### TEXT SECTION
>>>
Tuesday, April 16, 2024

Column: Connect the dots

It is an awful time to be a student in California. UC students are getting a large dose of reality from the 32 percent increase in tuition. The student protests are a manifestation of the anger and pain felt by all students who now must pay more for a lesser education. I have a question for the protestors, though: What did you expect?

What generally seems to be missing from the protests is an acknowledgment of the reality of California’s crippling deficits. The economy is doing terribly, people are losing jobs, businesses are hurting and there is no end in sight. Students are feeling the pain that the rest of California citizens have been experiencing.

The collapse of the economy can’t be blamed on students. The responsibility for the current budget mess falls directly on elected officials and California citizens.

Everyone wants someone or something to blame for all of the problems we are facing. There is certainly a lot of blame to go around. We must be willing to take responsibility ourselves for what has transpired and then we must fix it.
<<<
(Records from a data collection)
>>>
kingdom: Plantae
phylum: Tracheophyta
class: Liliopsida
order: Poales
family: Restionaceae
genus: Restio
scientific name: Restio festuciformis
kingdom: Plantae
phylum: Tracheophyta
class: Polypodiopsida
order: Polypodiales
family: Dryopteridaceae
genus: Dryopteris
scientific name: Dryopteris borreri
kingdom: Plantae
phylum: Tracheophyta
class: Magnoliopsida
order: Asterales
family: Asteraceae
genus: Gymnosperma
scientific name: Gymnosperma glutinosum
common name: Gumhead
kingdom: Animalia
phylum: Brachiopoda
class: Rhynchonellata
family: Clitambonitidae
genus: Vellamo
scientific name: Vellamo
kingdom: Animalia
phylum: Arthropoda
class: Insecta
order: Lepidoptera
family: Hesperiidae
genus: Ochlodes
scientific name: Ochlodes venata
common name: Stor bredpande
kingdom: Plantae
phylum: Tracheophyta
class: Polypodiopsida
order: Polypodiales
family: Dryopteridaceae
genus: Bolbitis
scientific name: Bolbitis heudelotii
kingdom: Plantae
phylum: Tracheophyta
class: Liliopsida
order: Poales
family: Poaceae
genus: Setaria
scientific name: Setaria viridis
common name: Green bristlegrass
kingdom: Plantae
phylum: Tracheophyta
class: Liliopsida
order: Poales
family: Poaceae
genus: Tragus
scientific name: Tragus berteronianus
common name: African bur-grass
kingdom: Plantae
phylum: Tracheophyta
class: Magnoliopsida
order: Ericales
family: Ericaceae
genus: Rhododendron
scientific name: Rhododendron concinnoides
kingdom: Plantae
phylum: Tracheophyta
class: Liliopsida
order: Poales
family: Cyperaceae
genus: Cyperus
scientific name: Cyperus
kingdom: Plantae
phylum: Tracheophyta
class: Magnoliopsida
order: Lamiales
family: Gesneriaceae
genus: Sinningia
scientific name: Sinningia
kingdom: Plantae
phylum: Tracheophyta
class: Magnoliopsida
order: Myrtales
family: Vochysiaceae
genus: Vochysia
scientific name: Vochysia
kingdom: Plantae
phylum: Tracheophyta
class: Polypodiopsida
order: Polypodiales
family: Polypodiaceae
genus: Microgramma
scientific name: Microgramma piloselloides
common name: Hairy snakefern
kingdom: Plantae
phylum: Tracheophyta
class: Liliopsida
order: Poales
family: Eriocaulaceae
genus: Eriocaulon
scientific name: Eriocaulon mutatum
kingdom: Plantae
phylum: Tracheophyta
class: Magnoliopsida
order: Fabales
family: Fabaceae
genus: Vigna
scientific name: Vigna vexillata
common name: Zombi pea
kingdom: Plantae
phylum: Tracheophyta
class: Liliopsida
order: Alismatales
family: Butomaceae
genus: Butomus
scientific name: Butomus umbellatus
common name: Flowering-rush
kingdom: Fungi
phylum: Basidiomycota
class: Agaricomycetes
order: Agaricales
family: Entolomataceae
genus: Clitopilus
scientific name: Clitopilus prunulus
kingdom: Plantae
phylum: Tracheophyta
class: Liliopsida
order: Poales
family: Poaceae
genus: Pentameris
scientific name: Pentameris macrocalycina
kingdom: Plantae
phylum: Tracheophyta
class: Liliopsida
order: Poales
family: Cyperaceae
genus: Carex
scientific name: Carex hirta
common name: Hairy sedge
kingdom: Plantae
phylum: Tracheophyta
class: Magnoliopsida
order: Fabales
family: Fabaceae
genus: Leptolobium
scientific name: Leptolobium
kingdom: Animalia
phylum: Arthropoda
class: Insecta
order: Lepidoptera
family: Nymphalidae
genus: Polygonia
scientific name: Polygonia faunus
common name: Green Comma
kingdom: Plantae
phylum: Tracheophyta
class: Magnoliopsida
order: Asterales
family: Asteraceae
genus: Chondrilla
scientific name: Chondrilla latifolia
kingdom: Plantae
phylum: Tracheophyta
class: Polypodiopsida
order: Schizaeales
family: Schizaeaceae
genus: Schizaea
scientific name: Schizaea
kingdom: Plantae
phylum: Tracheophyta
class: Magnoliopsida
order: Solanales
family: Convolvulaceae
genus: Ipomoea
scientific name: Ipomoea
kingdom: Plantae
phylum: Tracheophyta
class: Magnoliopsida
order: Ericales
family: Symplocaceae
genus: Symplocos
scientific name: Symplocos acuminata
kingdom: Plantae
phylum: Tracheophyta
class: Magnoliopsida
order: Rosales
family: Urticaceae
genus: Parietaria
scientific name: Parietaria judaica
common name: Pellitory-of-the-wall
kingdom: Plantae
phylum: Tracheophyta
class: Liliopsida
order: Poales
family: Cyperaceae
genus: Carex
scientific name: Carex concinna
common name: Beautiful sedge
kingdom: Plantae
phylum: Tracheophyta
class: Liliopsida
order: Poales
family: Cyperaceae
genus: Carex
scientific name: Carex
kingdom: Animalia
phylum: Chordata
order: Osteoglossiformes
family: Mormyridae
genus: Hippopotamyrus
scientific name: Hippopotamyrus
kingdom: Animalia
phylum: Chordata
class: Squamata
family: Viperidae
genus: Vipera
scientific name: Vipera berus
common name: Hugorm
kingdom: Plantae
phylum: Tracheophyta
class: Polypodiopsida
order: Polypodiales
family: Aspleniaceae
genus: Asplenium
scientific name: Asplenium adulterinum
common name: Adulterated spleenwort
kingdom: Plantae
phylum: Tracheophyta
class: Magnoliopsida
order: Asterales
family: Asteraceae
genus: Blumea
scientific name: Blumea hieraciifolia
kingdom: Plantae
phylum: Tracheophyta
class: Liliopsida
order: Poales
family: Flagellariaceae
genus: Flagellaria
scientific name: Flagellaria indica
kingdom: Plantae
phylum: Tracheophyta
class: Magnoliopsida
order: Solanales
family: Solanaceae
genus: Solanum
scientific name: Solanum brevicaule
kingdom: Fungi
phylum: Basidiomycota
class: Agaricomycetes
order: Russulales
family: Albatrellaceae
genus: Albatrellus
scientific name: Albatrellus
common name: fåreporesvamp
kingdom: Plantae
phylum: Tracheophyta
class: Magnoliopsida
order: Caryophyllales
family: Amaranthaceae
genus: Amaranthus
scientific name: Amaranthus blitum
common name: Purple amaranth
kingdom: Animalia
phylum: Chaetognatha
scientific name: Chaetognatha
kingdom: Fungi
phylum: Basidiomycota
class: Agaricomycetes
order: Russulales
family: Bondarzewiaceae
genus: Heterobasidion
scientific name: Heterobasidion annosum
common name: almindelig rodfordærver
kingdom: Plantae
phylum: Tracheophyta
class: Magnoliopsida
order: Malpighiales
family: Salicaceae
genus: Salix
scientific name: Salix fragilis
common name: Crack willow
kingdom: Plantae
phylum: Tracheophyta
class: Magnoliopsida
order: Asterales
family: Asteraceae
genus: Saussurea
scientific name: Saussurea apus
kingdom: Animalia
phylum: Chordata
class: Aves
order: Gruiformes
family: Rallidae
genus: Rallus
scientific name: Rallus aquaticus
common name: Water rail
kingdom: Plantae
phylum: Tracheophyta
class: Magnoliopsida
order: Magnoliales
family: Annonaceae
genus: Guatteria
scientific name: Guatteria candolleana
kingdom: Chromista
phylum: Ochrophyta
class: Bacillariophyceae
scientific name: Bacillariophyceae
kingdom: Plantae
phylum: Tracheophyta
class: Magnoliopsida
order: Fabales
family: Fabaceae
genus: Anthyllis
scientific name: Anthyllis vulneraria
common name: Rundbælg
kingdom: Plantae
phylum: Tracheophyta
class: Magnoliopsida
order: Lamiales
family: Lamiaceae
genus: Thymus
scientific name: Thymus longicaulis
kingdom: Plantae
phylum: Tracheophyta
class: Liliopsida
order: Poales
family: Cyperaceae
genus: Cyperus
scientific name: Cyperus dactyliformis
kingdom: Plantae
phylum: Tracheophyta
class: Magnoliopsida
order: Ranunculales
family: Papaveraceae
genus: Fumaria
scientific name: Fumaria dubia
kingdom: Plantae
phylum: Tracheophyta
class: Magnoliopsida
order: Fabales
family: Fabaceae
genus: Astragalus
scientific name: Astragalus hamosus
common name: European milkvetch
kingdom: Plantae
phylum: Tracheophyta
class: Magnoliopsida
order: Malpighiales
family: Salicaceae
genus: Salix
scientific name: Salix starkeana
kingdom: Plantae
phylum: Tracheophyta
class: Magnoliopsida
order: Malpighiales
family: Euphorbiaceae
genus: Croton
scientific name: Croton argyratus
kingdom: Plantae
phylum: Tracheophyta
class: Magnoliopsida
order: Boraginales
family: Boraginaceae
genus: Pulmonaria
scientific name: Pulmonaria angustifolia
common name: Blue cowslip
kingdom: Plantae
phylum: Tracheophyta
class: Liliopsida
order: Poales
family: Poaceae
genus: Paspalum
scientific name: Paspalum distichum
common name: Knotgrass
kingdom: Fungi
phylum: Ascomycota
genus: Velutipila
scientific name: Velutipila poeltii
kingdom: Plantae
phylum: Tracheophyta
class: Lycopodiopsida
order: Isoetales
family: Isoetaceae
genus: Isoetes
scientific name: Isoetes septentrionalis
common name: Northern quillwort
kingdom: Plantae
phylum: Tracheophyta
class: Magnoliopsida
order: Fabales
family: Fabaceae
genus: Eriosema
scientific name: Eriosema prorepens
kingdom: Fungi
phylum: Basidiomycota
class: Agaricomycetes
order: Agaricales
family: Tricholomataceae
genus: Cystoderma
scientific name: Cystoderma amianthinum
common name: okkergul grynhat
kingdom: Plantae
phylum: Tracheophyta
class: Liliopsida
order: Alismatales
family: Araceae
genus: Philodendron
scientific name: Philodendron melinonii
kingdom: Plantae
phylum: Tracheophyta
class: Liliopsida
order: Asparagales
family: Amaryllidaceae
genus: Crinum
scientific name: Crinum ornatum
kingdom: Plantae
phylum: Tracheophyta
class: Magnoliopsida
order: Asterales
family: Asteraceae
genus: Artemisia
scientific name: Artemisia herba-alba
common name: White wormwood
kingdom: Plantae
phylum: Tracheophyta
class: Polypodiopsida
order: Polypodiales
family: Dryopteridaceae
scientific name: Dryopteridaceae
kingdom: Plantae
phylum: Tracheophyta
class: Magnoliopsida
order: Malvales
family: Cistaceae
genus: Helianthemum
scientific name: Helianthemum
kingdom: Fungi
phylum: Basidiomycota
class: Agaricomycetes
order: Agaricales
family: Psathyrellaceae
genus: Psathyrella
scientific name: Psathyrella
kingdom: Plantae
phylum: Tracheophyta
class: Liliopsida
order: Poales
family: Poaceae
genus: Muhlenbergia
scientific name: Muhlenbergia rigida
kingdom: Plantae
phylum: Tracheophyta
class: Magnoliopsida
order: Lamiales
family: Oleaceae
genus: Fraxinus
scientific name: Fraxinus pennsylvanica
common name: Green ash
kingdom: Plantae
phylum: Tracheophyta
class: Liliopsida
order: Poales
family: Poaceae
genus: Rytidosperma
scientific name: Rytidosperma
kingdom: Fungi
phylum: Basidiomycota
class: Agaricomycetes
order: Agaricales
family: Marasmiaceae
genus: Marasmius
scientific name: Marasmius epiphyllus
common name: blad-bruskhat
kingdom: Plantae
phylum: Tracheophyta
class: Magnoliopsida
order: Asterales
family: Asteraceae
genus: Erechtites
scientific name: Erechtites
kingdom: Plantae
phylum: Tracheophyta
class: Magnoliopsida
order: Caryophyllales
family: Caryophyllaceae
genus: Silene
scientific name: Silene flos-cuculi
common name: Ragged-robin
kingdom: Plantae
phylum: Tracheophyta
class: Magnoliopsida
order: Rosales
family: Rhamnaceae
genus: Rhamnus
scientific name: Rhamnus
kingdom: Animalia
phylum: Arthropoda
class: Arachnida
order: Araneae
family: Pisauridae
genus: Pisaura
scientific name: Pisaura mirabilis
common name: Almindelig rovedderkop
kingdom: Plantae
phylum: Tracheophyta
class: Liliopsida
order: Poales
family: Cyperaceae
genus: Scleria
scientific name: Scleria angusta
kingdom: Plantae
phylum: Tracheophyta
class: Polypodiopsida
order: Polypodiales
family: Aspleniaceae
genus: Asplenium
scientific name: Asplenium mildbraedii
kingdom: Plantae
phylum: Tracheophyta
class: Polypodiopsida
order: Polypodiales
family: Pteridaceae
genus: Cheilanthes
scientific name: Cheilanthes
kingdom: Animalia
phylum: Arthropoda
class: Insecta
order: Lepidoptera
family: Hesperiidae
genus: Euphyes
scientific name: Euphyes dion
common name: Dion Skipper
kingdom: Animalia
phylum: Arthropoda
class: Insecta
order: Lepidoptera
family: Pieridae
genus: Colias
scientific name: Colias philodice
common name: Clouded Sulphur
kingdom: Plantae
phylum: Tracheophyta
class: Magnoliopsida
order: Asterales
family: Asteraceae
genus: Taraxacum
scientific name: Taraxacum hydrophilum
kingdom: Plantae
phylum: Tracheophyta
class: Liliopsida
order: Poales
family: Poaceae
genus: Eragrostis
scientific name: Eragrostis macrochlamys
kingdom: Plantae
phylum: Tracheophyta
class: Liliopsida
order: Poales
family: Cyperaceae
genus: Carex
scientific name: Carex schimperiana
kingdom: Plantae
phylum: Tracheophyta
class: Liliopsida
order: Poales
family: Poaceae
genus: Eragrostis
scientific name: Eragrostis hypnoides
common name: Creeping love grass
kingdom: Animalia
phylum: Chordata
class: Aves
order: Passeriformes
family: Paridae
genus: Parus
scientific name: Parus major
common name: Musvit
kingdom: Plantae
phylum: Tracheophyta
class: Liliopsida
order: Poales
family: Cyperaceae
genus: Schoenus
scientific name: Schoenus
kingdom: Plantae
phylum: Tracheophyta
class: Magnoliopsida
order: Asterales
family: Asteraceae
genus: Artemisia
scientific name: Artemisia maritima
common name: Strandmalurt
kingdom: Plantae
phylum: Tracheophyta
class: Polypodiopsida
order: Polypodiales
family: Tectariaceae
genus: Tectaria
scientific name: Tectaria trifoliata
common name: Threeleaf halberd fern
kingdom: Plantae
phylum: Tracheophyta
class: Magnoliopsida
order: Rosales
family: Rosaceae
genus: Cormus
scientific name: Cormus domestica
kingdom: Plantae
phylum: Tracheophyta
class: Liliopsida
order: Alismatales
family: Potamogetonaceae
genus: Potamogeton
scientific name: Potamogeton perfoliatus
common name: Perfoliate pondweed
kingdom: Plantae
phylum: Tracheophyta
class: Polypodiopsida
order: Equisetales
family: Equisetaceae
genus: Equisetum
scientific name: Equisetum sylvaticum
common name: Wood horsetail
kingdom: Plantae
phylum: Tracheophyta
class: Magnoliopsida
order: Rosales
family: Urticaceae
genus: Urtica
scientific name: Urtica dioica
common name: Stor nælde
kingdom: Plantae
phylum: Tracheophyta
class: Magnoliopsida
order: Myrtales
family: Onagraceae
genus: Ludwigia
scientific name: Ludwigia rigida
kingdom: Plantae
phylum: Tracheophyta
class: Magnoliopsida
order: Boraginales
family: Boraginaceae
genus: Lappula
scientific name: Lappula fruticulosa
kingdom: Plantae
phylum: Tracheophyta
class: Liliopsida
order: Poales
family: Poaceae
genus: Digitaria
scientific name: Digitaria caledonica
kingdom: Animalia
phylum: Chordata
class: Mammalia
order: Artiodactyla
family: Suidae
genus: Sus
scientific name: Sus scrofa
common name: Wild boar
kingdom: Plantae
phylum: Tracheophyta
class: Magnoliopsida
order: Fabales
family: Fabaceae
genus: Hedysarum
<<<
### WHAT IS EXPECTED
Decide whether each statement agrees with the column about UC tuition, answering yes or no and quoting the words from the column that settle it: (a) UC tuition went up by 32 percent. (b) Students are to blame for the collapse of the economy. (c) The economy's troubles are expected to end soon.

### TASK OUTPUT
(a) Yes: "the 32 percent increase in tuition"
(b) No: "The collapse of the economy can’t be blamed on students."
(c) No: "there is no end in sight"